Application fees may show up in the college budget like any other money, but from a prospective student’s point of view, they’re different. Tuition, general fees, lab fees and even books (where OER haven’t caught on yet) can be covered by financial aid. The sums of money involved are high enough that most people’s mental accounting puts them in the “long-term” category. For a student who’s just scraping by, a $5,000 tuition bill registers as fantastical, but a $25 application fee is real money. That $25 could be meal money for the week. Yes, there are fee waivers, but you have to know to ask, and the first message they communicate to the student is “prove you’re poor.” That’s not a great first impression.

In the absence of an application fee at all, though, there’s no need for waivers. A free application is just a free application; getting it for free doesn’t say anything about you. That’s why the for-profits never charged application fees, even as they charged much higher tuition than many other places. They understood that mental accounting matters. (Tressie McMillan Cottom’s Lower Ed is excellent on this point.) By getting that first concrete barrier out of the way, they were able to get the student in the door. We could, too, but with the crucial difference that we’re charging less than the cost of production for the education.

Eliminating the fees would also resolve some nagging dilemmas that we see consistently at the campus level.
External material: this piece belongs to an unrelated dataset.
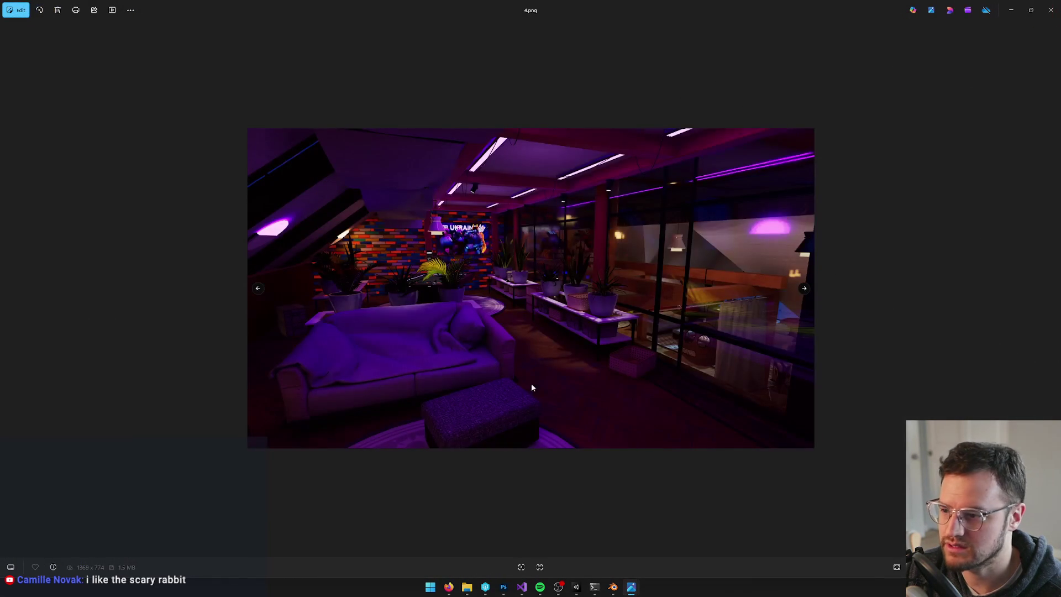
mouse_move(633, 586)
click(503, 550)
For instance, if a student is enrolled full-time at Private U during the academic year but came here last year to take a summer class or two, do they need to reapply the following summer? What if they skip a summer and then want to return? Tracking the age of fees paid, and coming up with answers to the various permutations that actually happen, requires staff time and effort. Eliminating fees altogether would eliminate those questions altogether.

Wise and worldly readers, is there a good argument for application fees that I’m missing? Alternately, has anyone seen good evidence of what happens when a college eliminates application fees?